Gustav hit the Isla de la Juventud south of the Cuban mainland just short of a topscale Category 5 hurricane with screaming 140 mph winds that toppled telephone poles and fruit trees, shattered windows and leveled some homes.
Authorities evacuated 250,000 residents nationwide. In Pinar del Rio, the western tobaccoproducing region, highways were blocked by fallen trees and downed power lines, and all public transportation ground to a halt.
Officials measured gusts of 212 mph in the western town of Paso Real del San Diego — a new national record for maximum wind speed in a country often hit by major hurricanes, said Miguel Angel Hernandez of the Cuban Institute of Meteorology.
A Cuban television reporter on the Isla de la Juventud said the storm had felt like “the blast wave from a bomb.”
“Buildings without windows, without doors,” he said. “Few trees remain standing.”
Cuban Civil defense chief Ana Isa Delgado said there were “many people injured” on the Isla de la Juventud, an island of 87,000 people whose name means Isle of Youth. Nearly all of its roads were washed out, and some regions were heavily flooded.
Gustav earlier killed 94 people by triggering floods and landslides in Haiti, the Dominican Republic and Jamaica. Jamaica’s Emergency Management office on Sunday raised Gustav’s death toll there to 10 from seven.
But in Cuba, none of the reported injuries were lifethreatening.
In the fishing town of Batabano, 30 miles south of Havana, evacuees with children and dogs in tow returned to their pastelcolored, wooden homes to find many surrounded by knee-deep water.

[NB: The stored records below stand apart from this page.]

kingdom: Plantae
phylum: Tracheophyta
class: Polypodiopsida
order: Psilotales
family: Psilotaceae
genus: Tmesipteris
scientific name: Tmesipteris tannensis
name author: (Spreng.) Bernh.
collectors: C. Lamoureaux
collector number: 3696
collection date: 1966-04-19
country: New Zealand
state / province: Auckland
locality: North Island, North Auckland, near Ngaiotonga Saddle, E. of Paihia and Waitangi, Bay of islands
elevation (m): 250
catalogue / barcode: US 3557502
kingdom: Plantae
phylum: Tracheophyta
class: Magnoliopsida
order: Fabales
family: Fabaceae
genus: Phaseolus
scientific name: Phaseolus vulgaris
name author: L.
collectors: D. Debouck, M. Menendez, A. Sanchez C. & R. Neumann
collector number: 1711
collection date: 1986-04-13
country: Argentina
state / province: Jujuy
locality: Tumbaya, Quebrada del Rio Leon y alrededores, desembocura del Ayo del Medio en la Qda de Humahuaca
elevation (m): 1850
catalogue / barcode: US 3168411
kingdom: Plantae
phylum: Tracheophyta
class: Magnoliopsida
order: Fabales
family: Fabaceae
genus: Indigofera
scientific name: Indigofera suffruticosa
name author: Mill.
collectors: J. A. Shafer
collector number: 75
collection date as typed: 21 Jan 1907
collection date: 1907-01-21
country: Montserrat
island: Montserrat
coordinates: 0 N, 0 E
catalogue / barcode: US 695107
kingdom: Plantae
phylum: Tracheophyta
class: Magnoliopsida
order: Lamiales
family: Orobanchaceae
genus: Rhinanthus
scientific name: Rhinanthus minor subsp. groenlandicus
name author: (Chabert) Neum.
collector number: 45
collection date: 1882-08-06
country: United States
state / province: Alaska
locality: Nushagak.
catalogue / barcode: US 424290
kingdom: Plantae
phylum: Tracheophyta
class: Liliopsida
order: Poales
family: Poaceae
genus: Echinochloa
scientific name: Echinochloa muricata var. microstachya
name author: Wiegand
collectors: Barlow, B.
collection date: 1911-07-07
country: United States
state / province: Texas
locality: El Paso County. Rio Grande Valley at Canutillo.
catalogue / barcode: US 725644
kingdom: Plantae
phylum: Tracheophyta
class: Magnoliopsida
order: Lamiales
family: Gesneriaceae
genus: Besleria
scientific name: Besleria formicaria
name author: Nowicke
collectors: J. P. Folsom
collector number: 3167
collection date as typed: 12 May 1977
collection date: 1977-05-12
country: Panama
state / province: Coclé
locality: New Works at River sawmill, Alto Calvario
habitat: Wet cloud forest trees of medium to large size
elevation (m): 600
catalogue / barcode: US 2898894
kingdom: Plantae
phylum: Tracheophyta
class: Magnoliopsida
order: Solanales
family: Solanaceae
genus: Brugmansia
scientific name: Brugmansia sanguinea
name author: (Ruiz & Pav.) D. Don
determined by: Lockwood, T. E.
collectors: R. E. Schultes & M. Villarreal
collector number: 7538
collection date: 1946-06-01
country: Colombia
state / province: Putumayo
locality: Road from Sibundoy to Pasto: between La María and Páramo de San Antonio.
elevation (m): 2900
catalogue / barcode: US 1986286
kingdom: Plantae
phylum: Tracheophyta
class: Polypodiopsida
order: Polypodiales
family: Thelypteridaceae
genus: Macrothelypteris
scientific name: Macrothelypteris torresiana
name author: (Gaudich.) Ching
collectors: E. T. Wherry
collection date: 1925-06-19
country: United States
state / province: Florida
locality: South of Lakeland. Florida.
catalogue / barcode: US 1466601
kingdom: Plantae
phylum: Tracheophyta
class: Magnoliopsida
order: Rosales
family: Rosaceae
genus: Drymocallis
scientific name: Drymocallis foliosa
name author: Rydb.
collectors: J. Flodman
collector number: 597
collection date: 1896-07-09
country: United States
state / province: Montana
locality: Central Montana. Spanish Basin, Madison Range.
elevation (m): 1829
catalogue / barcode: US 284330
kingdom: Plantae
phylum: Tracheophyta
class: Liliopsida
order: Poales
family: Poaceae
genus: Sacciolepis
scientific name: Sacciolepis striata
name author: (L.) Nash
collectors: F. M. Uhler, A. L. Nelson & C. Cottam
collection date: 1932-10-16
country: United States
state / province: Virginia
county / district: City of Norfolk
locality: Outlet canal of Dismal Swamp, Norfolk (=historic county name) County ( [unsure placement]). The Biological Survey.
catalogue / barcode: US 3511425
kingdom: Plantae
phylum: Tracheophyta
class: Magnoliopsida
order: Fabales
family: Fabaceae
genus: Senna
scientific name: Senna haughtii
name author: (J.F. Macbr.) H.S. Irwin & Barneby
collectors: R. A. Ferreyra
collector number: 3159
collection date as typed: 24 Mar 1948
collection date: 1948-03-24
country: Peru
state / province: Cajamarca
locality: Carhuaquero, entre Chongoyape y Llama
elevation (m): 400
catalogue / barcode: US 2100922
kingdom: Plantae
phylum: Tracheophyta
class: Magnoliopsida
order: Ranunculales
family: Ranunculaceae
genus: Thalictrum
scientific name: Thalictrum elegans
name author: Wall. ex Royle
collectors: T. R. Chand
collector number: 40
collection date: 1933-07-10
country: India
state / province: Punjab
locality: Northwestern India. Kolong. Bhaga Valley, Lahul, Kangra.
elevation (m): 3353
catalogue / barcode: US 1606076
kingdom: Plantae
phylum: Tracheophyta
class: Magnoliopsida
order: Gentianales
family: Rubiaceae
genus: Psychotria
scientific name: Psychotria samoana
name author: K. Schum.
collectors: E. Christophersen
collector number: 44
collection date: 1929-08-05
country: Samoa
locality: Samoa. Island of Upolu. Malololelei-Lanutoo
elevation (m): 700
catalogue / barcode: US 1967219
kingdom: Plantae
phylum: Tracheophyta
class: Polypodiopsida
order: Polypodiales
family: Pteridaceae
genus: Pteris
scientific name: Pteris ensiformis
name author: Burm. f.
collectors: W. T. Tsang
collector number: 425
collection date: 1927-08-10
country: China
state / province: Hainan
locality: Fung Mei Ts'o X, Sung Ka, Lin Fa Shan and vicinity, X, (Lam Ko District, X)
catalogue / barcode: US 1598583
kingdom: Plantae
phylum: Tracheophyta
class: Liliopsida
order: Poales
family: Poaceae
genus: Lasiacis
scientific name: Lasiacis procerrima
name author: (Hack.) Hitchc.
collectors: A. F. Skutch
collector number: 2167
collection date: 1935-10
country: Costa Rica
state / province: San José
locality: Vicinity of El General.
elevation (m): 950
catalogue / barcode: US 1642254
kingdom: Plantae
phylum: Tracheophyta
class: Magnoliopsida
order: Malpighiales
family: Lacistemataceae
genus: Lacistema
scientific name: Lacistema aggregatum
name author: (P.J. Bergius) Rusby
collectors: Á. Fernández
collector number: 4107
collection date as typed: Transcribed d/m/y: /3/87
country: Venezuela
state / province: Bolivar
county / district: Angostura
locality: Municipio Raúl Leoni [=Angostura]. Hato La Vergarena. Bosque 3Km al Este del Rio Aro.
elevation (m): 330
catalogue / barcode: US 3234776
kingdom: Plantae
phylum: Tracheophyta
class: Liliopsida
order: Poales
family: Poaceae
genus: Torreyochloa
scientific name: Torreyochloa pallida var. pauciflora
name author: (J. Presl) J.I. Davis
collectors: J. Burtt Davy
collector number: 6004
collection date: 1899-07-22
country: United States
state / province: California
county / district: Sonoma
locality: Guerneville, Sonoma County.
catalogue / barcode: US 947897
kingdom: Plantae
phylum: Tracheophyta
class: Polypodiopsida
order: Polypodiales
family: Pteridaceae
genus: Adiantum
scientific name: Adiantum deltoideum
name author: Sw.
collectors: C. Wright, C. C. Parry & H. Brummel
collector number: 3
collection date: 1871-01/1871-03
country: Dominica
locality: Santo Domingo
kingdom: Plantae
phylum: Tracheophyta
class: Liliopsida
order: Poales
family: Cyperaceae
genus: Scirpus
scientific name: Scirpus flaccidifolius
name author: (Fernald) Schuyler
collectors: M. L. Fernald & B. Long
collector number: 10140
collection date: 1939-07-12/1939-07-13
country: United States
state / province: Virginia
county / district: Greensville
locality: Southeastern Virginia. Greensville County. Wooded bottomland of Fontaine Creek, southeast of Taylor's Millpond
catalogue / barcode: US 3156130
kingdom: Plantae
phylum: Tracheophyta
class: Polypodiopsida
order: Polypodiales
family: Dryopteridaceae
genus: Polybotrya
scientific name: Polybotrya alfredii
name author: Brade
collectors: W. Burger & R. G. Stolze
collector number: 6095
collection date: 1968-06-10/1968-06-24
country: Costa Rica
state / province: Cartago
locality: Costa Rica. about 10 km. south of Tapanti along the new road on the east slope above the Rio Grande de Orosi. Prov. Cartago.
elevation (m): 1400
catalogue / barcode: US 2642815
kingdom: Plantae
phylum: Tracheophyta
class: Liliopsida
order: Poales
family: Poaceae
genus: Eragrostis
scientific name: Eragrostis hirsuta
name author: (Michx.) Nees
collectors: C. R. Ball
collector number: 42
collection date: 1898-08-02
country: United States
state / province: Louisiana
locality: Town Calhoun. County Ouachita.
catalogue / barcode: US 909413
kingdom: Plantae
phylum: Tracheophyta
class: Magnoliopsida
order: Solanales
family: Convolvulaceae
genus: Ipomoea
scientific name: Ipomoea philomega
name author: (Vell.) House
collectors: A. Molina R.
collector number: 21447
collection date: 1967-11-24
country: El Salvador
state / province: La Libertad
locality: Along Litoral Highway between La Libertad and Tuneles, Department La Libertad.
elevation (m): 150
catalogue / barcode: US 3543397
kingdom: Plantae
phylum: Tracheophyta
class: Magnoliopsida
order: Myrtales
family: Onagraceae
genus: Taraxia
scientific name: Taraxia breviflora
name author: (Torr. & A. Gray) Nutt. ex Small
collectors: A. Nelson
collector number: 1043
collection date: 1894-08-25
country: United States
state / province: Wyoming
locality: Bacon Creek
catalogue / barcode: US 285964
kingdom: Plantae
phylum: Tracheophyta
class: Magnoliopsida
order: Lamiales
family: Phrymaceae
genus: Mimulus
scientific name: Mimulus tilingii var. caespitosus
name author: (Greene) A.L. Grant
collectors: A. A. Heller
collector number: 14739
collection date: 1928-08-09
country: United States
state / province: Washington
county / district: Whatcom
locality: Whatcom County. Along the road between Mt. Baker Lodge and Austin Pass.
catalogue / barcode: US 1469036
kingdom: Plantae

“My house is full of water,” said Aldo Tomas, 43, pulling palm branches from his living room. “But we expected more. We expected worse.”
Gustav weakened slightly after crossing Cuba to a Category 3 status Sunday. But it still packed top winds near 115 mph, and forecasters predicted it would increase to a Category 4 before making landfall today along the U.S. Gulf coast.
Meanwhile, Tropical Storm Hanna weakened slightly as it swirled toward the Turks and Caicos Islands and southeastern Bahamas on Sunday.
As it traveled over open waters, Hanna sustained winds of 45 mph.